Fatah calls for 'angry' protests against Pence Jerusalem visit

Palestinian President Mahmoud Abbas's Fatah party on Saturday called for mass demonstrations next week to protest against a visit to Jerusalem by US Vice-President Mike Pence.
3 min read
16 December, 2017
Eight Palestinians have been killed by Israeli forces since Trump's announcement on 6 December. [Getty]

Palestinian President Mahmoud Abbas's Fatah party has called for mass demonstrations against US Vice-President Mike Pence during his visit to Jerusalem next week, after Washington said it would recognise the holy city as Israel's capital.

President Donald Trump broke with decades of US policy by recognising the city as Israel's capital and declaring he would move the US embassy from Tel Aviv to Jerusalem.

The move stirred global condemnation and sparked protests across Arab and Muslim countries, as well as deadly clashes in the occupied territories between Palestinians and Israeli forces.

Eight Palestinians have been killed by Israeli forces since Trump's announcement on 6 December, including four on Friday in one of the bloodiest days in two weeks.

Hundreds have been injured by Israeli military forces during demonstrations.

The move also prompted Abbas to cancel a meeting with Pence, who arrives on Wednesday in Jerusalem.

Palestinian officials have warned that Washington no longer had a role to play in the Palestinian-Israeli peace process.

"We call for angry protests at the entrances to Jerusalem and in its Old City to coincide with the visit on Wednesday of US Vice-President Mike Pence and to protest against Trump's decision," Fatah said in a statement. 

The call to protest came as thousands of Palestinians took part in funerals for four men killed Friday in clashes with Israeli forces during protests in the West Bank and in the Gaza Strip.
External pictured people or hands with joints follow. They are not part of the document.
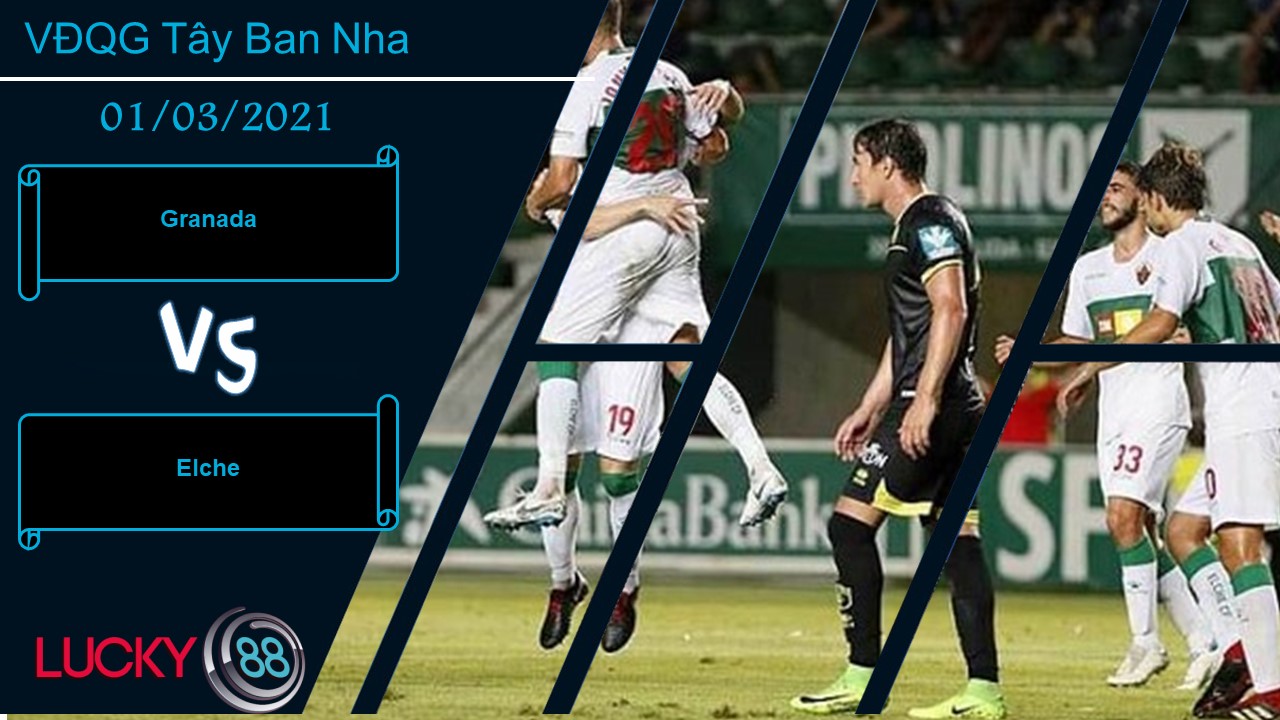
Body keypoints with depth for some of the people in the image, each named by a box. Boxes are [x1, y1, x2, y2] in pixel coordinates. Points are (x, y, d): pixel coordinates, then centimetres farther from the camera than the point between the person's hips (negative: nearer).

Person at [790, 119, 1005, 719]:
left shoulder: (930, 222, -10)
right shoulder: (915, 226, 22)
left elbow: (950, 310, -21)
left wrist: (924, 401, -25)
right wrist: (868, 410, 29)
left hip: (933, 405, -10)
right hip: (956, 409, 10)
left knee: (851, 523, -8)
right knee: (958, 540, 5)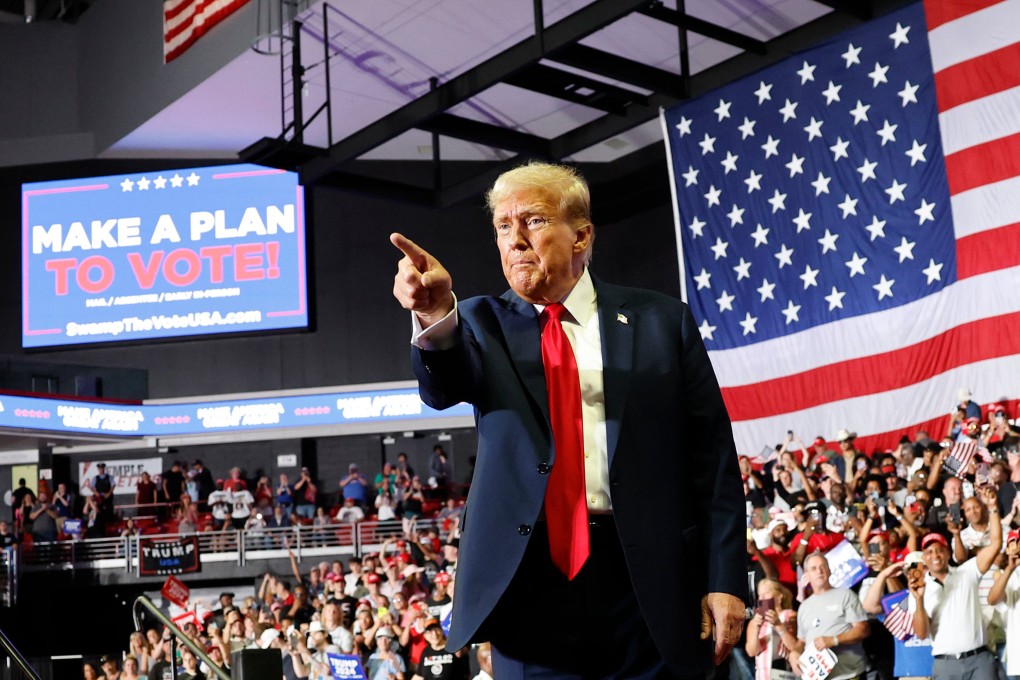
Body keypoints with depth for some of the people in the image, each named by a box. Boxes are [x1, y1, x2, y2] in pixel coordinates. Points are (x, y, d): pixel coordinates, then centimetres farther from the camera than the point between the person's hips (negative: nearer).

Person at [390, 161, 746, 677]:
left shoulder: (661, 321, 6)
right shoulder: (484, 323, 8)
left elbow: (713, 456, 3)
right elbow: (444, 387, -14)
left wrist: (725, 580, -4)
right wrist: (436, 317, -37)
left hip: (647, 580, 0)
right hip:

Mourners chanted anti-Trump slogans and masked men fired into the air during one of the ceremonies in the village of Beit Ula in the occupied West Bank.

Funerals were also held for the two other Palestinians killed by Israeli forces in Gaza, where Hamas had on Friday called for a "day of rage".

One of those killed was Ibrahim Abu Thuraya, a Palestinian who lost his legs in an Israeli attack a decade ago, who - with his wheelchair - was a regular feature at protests along Gaza's border with Israel.

Hamas chief Ismail Haniyeh attended Abu Thuraya's funeral in a refugee camp west of Gaza City. 

"With his death there is no valid excuse not to fight," Haniya said.

"No one in the world can change the truth that Palestine and Jerusalem belong only to the Palestinians," he said.

Western Wall row

Pence will no longer see Palestinian officials during his visit to the region after they - as well as Egyptian Muslim and Christian religious leaders - cancelled meetings in protest at the embassy move.

"We understand that the Palestinians may need a bit of a cooling off period, that's fine," a senior White House official said Friday. "We will be ready when the Palestinians are ready to re-engage."

Pence is expected to try to push the Israeli-Palestinian peace process forward after he lands in Jerusalem on Wednesday, US administration officials have said.

They also suggested that that the Western Wall - in East Jerusalem's Old City - would almost certainly be part of Israel under any deal, sparking Palestinian condemnation.

"We cannot imagine Israel would sign a peace agreement that didn't include the Western Wall," one US official said.

The Western Wall is the holiest site where Jews are permitted to pray, at the foot of the Haram al-Sharif compound housing the al-Aqsa mosque and the golden-topped Dome of the Rock, the third holiest site in Islam.

"We will not accept any changes to the 1967 border of east Jerusalem," Nabil Abu Rudeina, a spokesman for the Palestinian president, said Saturday.

"This American position proves once again that the current US administration is completely out of the peace process," he said, adding that Trump's decision on Jerusalem was "totally unacceptable".